Colombie, le grand reflux
La vidéo a été filmée quelque part dans les Andes, dans l’ouest de l’Argentine. Au sommet d’un col, sur une large route déserte, les coureurs de l’équipe Soudal – Quick Step marquent une pause. Fortuitement, ils rencontrent leurs collègues du Team Medellin, eux aussi en sortie d’entraînement collective à l’avant-veille de la première étape du Tour de San Juan. Les images montrent les Colombiens tout sourire, un peu intimidés, ravis que Remco Evenepoel leur adresse quelques mots. «Joli maillot!» apprécie le champion du monde. Et c’est vrai qu’elle a de l’allure, la tunique chamarrée du Team Medellin, dégradé de turquoise, rose fluo et bleu saphir. Poignée de main entre Remco et les Colombiens, et chacun repart de son côté.

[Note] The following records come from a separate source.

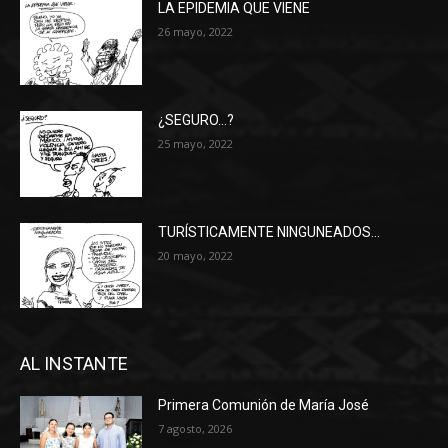
LA EPIDEMIA QUE VIENE
26 mayo, 2022
¿SEGURO…?
25 mayo, 2022
TURÍSTICAMENTE NINGUNEADOS…
20 mayo, 2022
AL INSTANTE
Primera Comunión de María José
7 agosto, 2026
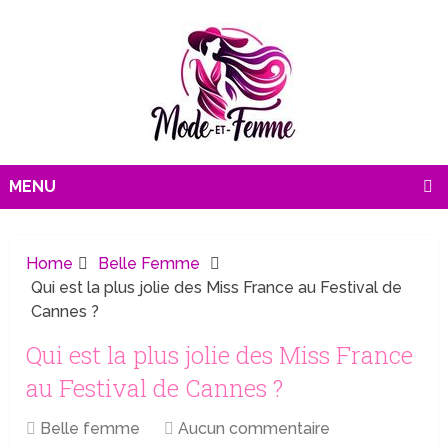
MENU
Home
Belle Femme
Qui est la plus jolie des Miss France au Festival de
Cannes ?
Qui est la plus jolie des Miss France
au Festival de Cannes ?
Belle femme
Aucun commentaire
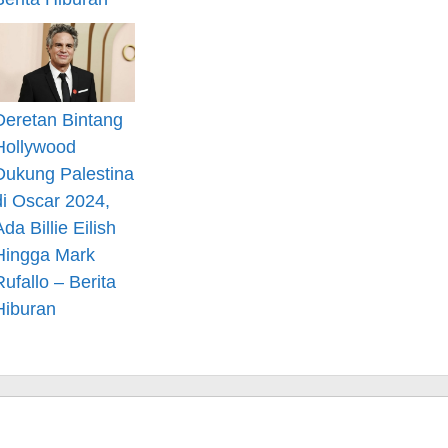
Deretan Bintang
Hollywood
Dukung Palestina
di Oscar 2024,
Ada Billie Eilish
Hingga Mark
Rufallo – Berita
Hiburan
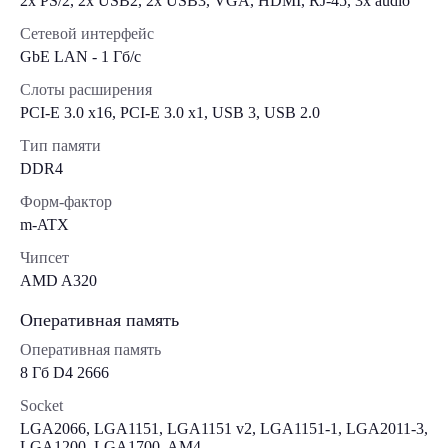
2x PS/2, 2x USB2, 2x USB3, VGA, HDMI, RJ-45, 3x audio
Сетевой интерфейс
GbE LAN - 1 Гб/с
Слоты расширения
PCI-E 3.0 x16, PCI-E 3.0 x1, USB 3, USB 2.0
Тип памяти
DDR4
Форм-фактор
m-ATX
Чипсет
AMD A320
Оперативная память
Оперативная память
8 Гб D4 2666
Socket
LGA2066, LGA1151, LGA1151 v2, LGA1151-1, LGA2011-3,
LGA1200, LGA1700, AM4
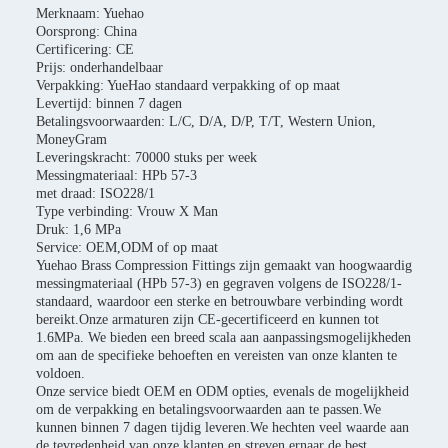
Merknaam: Yuehao
Oorsprong: China
Certificering: CE
Prijs: onderhandelbaar
Verpakking: YueHao standaard verpakking of op maat
Levertijd: binnen 7 dagen
Betalingsvoorwaarden: L/C, D/A, D/P, T/T, Western Union,
MoneyGram
Leveringskracht: 70000 stuks per week
Messingmateriaal: HPb 57-3
met draad: ISO228/1
Type verbinding: Vrouw X Man
Druk: 1,6 MPa
Service: OEM,ODM of op maat
Yuehao Brass Compression Fittings zijn gemaakt van hoogwaardig
messingmateriaal (HPb 57-3) en gegraven volgens de ISO228/1-
standaard, waardoor een sterke en betrouwbare verbinding wordt
bereikt.Onze armaturen zijn CE-gecertificeerd en kunnen tot
1.6MPa. We bieden een breed scala aan aanpassingsmogelijkheden
om aan de specifieke behoeften en vereisten van onze klanten te
voldoen.
Onze service biedt OEM en ODM opties, evenals de mogelijkheid
om de verpakking en betalingsvoorwaarden aan te passen.We
kunnen binnen 7 dagen tijdig leveren.We hechten veel waarde aan
de tevredenheid van onze klanten en streven ernaar de best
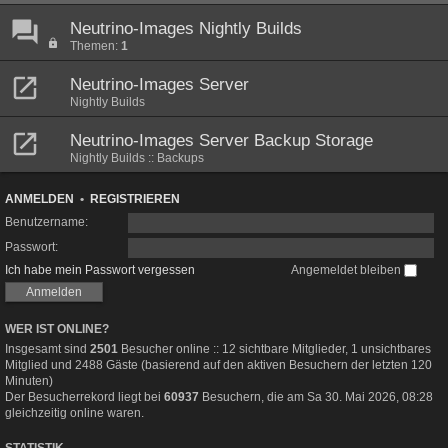
Neutrino-Images Nightly Builds
Themen:
1
Neutrino-Images Server
Nightly Builds
Neutrino-Images Server Backup Storage
Nightly Builds :: Backups
ANMELDEN
•
REGISTRIEREN
Benutzername:
Passwort:
Ich habe mein Passwort vergessen
Angemeldet bleiben
WER IST ONLINE?
Insgesamt sind
2501
Besucher online :: 12 sichtbare Mitglieder, 1 unsichtbares
Mitglied und 2488 Gäste (basierend auf den aktiven Besuchern der letzten 120
Minuten)
Der Besucherrekord liegt bei
60937
Besuchern, die am Sa 30. Mai 2026, 08:28
gleichzeitig online waren.
STATISTIK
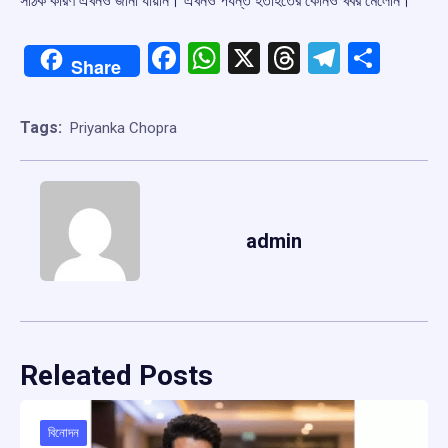
সঠিক কারণ এখনও জানা যায়নি। এখনও পর্যন্ত হতাহতের কোনও খবর মেলেনি।
Facebook
WhatsApp
X
Threads
Telegr
Shar
Share
Tags:
Priyanka Chopra
admin
Releated Posts
বিনোদন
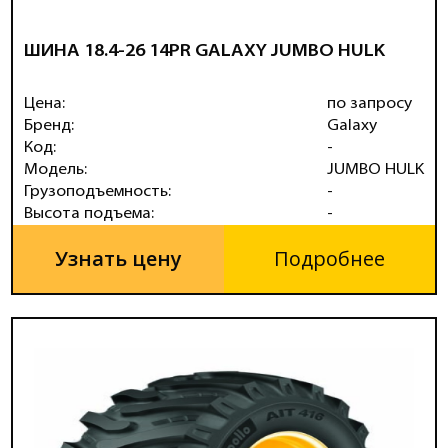
ШИНА 18.4-26 14PR GALAXY JUMBO HULK
Цена:
по запросу
Бренд:
Galaxy
Код:
-
Модель:
JUMBO HULK
Грузоподъемность:
-
Высота подъема:
-
Узнать цену
Подробнее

Le cyclisme colombien semble à présent s’être disloqué.
Sympathique, presque attendrissante, la scène dégage un je-ne-sais-quoi de gênant. Elle est comme le symbole d’une relégation. Ce ne sont pas les retrouvailles d’égal à égal entre cadors du peloton, mais bien le choc de deux mondes: le gratin du cyclisme mondialisé, friqué, starifié, et son tout petit cousin sud-américain, précaire faire-valoir. Malaise perceptible quand Remco, magnétique dans son arc-en-ciel, demande à l’un des Colombiens, Miguel Ángel López: «Ça va?» Banale politesse, si ce n’est qu’un mois plus tôt, López a été licencié par l’équipe Astana en raison de ses liens avec un médecin espagnol soupçonné de trafic de produits dopants. In extremis, le coureur a trouvé refuge au Team Medellin pour la saison 2023.
Piteux retour au pays pour celui qui remporta une étape de prestige, au col de la Loze, lors du Tour de France 2020… Quatre jours après sa rencontre impromptue avec Remco dans la cordillère argentine, un Nairo Quintana grave et dépité s’adressait à la presse. Déclassé de sa sixième place au Tour 2022 après deux contrôles positifs au Tramadol, le coureur de Tunja a dénoncé «l’incompréhensible muraille» qui en a fait un paria dans toutes les équipes WorldTour, et même parmi les ProTeams. Les dirigeants du Team Medellin, l’une des trois équipes colombiennes de niveau continental, lui ont tendu la main, comme ils l’avaient fait avec López. Nairo l’orgueilleux a refusé l’humiliation de poursuivre sa route en troisième division. Il veut continuer à disputer «les courses les plus importantes du monde», dit-il, mais aucune issue concrète ne s’offre à lui.
Quintana, c’est un Giro, une Vuelta, trois podiums sur le Tour, le Tour de Catalogne, le Tour de Romandie, deux Tirreno-Adriatico, le Tour du Pays basque. Âgé aujourd’hui de 32 ans, il a été le fer de lance d’une génération dorée, née entre 1988 et 1990. Celle-ci s’est révélée à la charnière des années 2000 et 2010 en enchaînant les succès dans les épreuves majeures du calendrier U23: Tour de l’Avenir, Girobio, Tour de la vallée d’Aoste… Elle promettait de faire mieux encore que les anciens héros, Luis Herrera et Fabio Parra. Elle y est parvenu, jusqu’à un certain point.
Tout semble à présent s’être disloqué. Carlos Betancur, auteur de débuts tonitruants chez les pros (troisième de la Flèche wallonne, cinquième du Giro), a raccroché en 2020 après plusieurs saisons fantomatiques. Darwin Atapuma, qui fut l’un des espoirs de son pays (neuvième du Giro 2016), continue de courir dans l’anonymat d’une équipe continentale turque. Jarlinson Pantano, troisième du Tour de l’Avenir 2010, vainqueur d’étape sur le Tour 2016, est en arrêt forcé depuis un contrôle positif à l’EPO en 2019.
Ambiance de débâcle, accrue par l’incertitude sur l’avenir d’Egan Bernal et l’impression que la relève peine à percer. En 2019 encore, les Colombiens raflaient les trois premières places du Giro U23, nouveau nom du Girobio. Lors des éditions 2020, 2021 et 2022, enlevées par Pidcock, Ayuso et Hayter, pas un seul d’entre eux ne s’est hissé dans le top 20. Un déclin à la vitesse de l’éclair.
Il reste l’inoxydable Rigoberto Urán, et d’autres talents (Higuita, Martínez, Gaviria, Molano…). La Colombie demeure un pays de vélo, c’est entendu, mais après cinquante ans de présence dans le circuit international, on croyait que Quintana et consorts avaient enfin fait d’elle, pour toujours, l’une des superpuissances du cyclisme. La voilà repoussée vers les marges, en passe de redevenir une curiosité, presque un exotisme.